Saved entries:
# # #

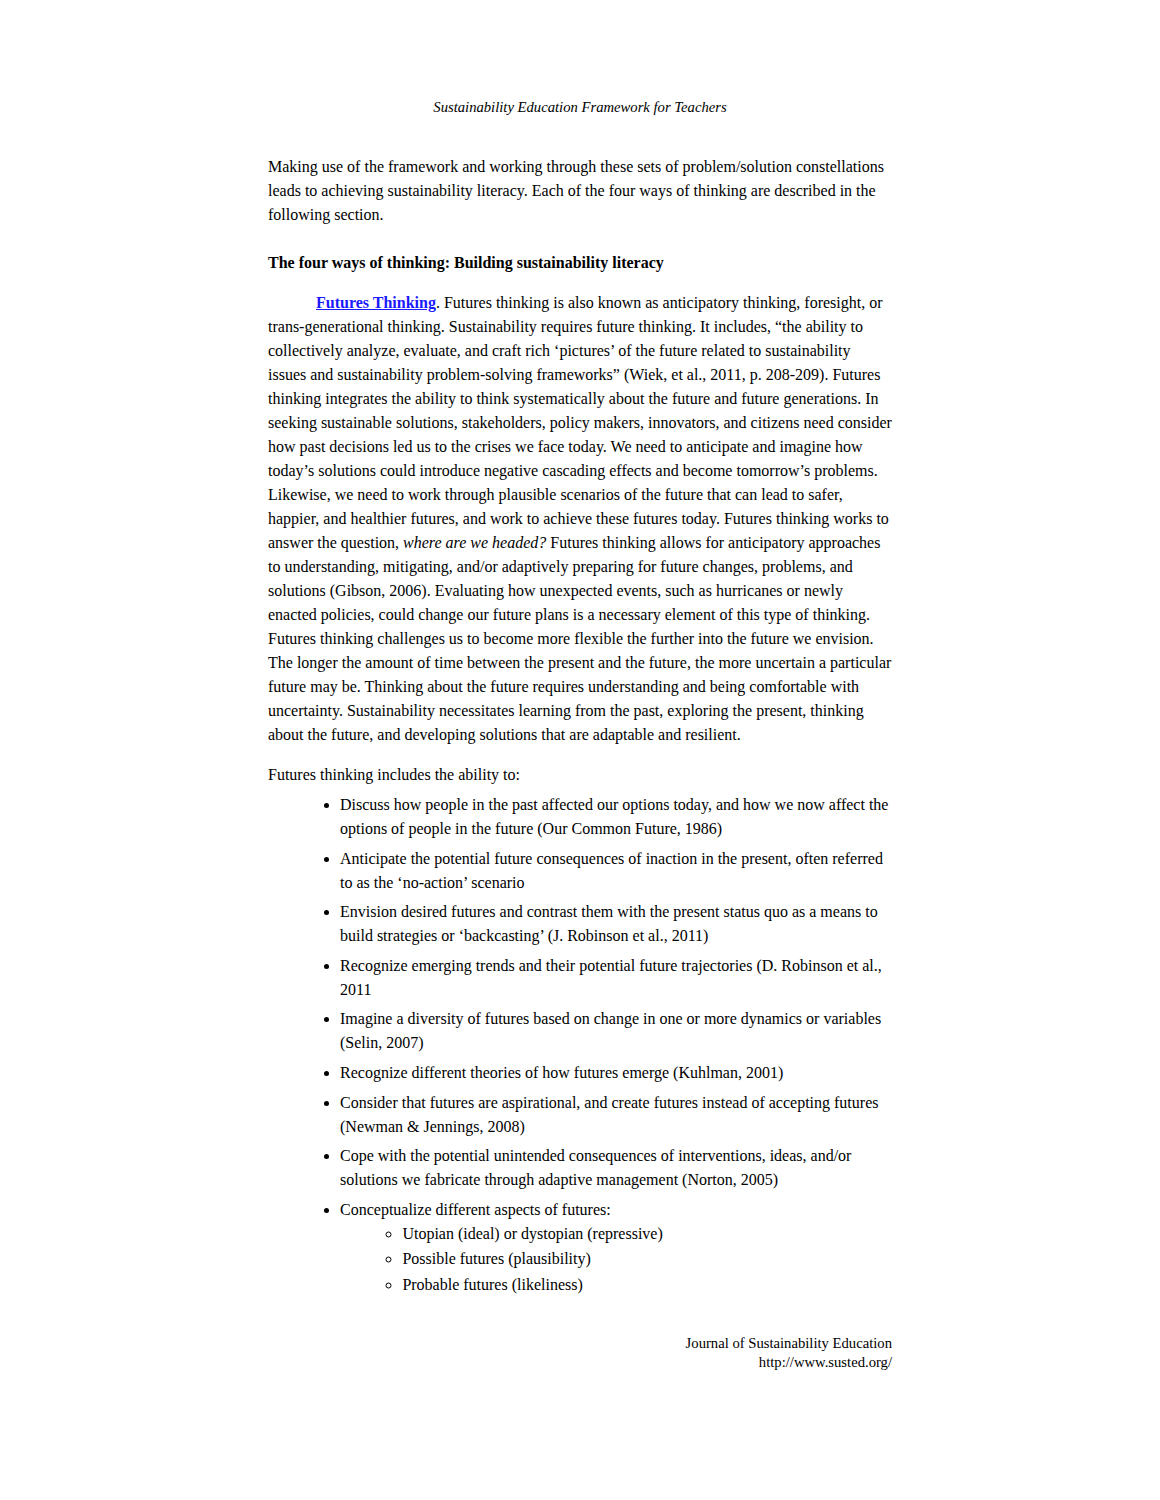Sustainability Education Framework for Teachers
Making use of the framework and working through these sets of problem/solution constellations leads to achieving sustainability literacy. Each of the four ways of thinking are described in the following section.
The four ways of thinking: Building sustainability literacy
Futures Thinking. Futures thinking is also known as anticipatory thinking, foresight, or trans-generational thinking. Sustainability requires future thinking. It includes, “the ability to collectively analyze, evaluate, and craft rich ‘pictures’ of the future related to sustainability issues and sustainability problem-solving frameworks” (Wiek, et al., 2011, p. 208-209). Futures thinking integrates the ability to think systematically about the future and future generations. In seeking sustainable solutions, stakeholders, policy makers, innovators, and citizens need consider how past decisions led us to the crises we face today. We need to anticipate and imagine how today’s solutions could introduce negative cascading effects and become tomorrow’s problems. Likewise, we need to work through plausible scenarios of the future that can lead to safer, happier, and healthier futures, and work to achieve these futures today. Futures thinking works to answer the question, where are we headed? Futures thinking allows for anticipatory approaches to understanding, mitigating, and/or adaptively preparing for future changes, problems, and solutions (Gibson, 2006). Evaluating how unexpected events, such as hurricanes or newly enacted policies, could change our future plans is a necessary element of this type of thinking. Futures thinking challenges us to become more flexible the further into the future we envision. The longer the amount of time between the present and the future, the more uncertain a particular future may be. Thinking about the future requires understanding and being comfortable with uncertainty. Sustainability necessitates learning from the past, exploring the present, thinking about the future, and developing solutions that are adaptable and resilient.
Futures thinking includes the ability to:
Discuss how people in the past affected our options today, and how we now affect the options of people in the future (Our Common Future, 1986)
Anticipate the potential future consequences of inaction in the present, often referred to as the ‘no-action’ scenario
Envision desired futures and contrast them with the present status quo as a means to build strategies or ‘backcasting’ (J. Robinson et al., 2011)
Recognize emerging trends and their potential future trajectories (D. Robinson et al., 2011
Imagine a diversity of futures based on change in one or more dynamics or variables (Selin, 2007)
Recognize different theories of how futures emerge (Kuhlman, 2001)
Consider that futures are aspirational, and create futures instead of accepting futures (Newman & Jennings, 2008)
Cope with the potential unintended consequences of interventions, ideas, and/or solutions we fabricate through adaptive management (Norton, 2005)
Conceptualize different aspects of futures:
Utopian (ideal) or dystopian (repressive)
Possible futures (plausibility)
Probable futures (likeliness)
Journal of Sustainability Education
http://www.susted.org/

# # #

DESCRIPTION OF THE TASK: Lines from the one containing "Possible futures (plausibility)" through the final line of the entries are the only ones to print, and each must match exactly.

SOLUTION FOR THIS TASK:
Possible futures (plausibility)
Probable futures (likeliness)
Journal of Sustainability Education
http://www.susted.org/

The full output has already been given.